━━ DATA ━━

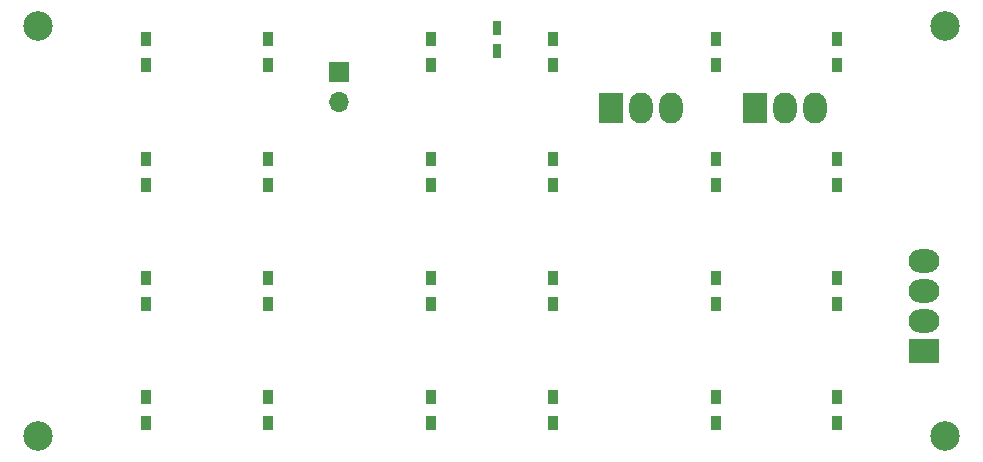
<source format=gbr>
G04 #@! TF.GenerationSoftware,KiCad,Pcbnew,(5.1.4-0-10_14)*
G04 #@! TF.CreationDate,2019-11-08T07:47:01+01:00*
G04 #@! TF.ProjectId,Caution Light Panel,43617574-696f-46e2-904c-696768742050,rev?*
G04 #@! TF.SameCoordinates,Original*
G04 #@! TF.FileFunction,Soldermask,Top*
G04 #@! TF.FilePolarity,Negative*
%FSLAX46Y46*%
G04 Gerber Fmt 4.6, Leading zero omitted, Abs format (unit mm)*
G04 Created by KiCad (PCBNEW (5.1.4-0-10_14)) date 2019-11-08 07:47:01*
%MOMM*%
%LPD*%
G04 APERTURE LIST*
%ADD10R,0.750000X1.200000*%
%ADD11R,0.900000X1.200000*%
%ADD12R,2.600000X2.000000*%
%ADD13O,2.600000X2.000000*%
%ADD14R,2.000000X2.600000*%
%ADD15O,2.000000X2.600000*%
%ADD16R,1.700000X1.700000*%
%ADD17O,1.700000X1.700000*%
%ADD18C,2.500000*%
G04 APERTURE END LIST*
D10*
X148080000Y-74690000D03*
X148080000Y-72790000D03*
D11*
X118334600Y-73730400D03*
X118334600Y-75930400D03*
X118334600Y-83830400D03*
X118334600Y-86030400D03*
X118334600Y-93940400D03*
X118334600Y-96140400D03*
X118334600Y-104050400D03*
X118334600Y-106250400D03*
X128644600Y-73730400D03*
X128644600Y-75930400D03*
X128644600Y-83830400D03*
X128644600Y-86030400D03*
X128644600Y-93940400D03*
X128644600Y-96140400D03*
X128644600Y-104050400D03*
X128644600Y-106250400D03*
X142444600Y-73730400D03*
X142444600Y-75930400D03*
X142444600Y-83830400D03*
X142444600Y-86030400D03*
X142444600Y-93940400D03*
X142444600Y-96140400D03*
X142444600Y-104050400D03*
X142444600Y-106250400D03*
X152754600Y-73730400D03*
X152754600Y-75930400D03*
X152754600Y-83830400D03*
X152754600Y-86030400D03*
X152754600Y-93940400D03*
X152754600Y-96140400D03*
X152754600Y-104050400D03*
X152754600Y-106250400D03*
X166544600Y-73730400D03*
X166544600Y-75930400D03*
X166544600Y-83830400D03*
X166544600Y-86030400D03*
X166544600Y-93940400D03*
X166544600Y-96140400D03*
X166544600Y-104050400D03*
X166544600Y-106250400D03*
X176854600Y-73730400D03*
X176854600Y-75930400D03*
X176854600Y-83830400D03*
X176854600Y-86030400D03*
X176854600Y-93940400D03*
X176854600Y-96140400D03*
X176854600Y-104050400D03*
X176854600Y-106250400D03*
D12*
X184188100Y-100114100D03*
D13*
X184188100Y-97574100D03*
X184188100Y-95034100D03*
X184188100Y-92494100D03*
D14*
X157708600Y-79514700D03*
D15*
X160248600Y-79514700D03*
X162788600Y-79514700D03*
D14*
X169926000Y-79509620D03*
D15*
X172466000Y-79509620D03*
X175006000Y-79509620D03*
D16*
X134645400Y-76471780D03*
D17*
X134645400Y-79011780D03*
D18*
X109194600Y-72600400D03*
X185994600Y-72600400D03*
X109194600Y-107340400D03*
X185994600Y-107340400D03*
M02*

</source>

━━━

Search the records for the string "KiCad" and return every line in which it occurs.

G04 #@! TF.GenerationSoftware,KiCad,Pcbnew,(5.1.4-0-10_14)*
G04 Created by KiCad (PCBNEW (5.1.4-0-10_14)) date 2019-11-08 07:47:01*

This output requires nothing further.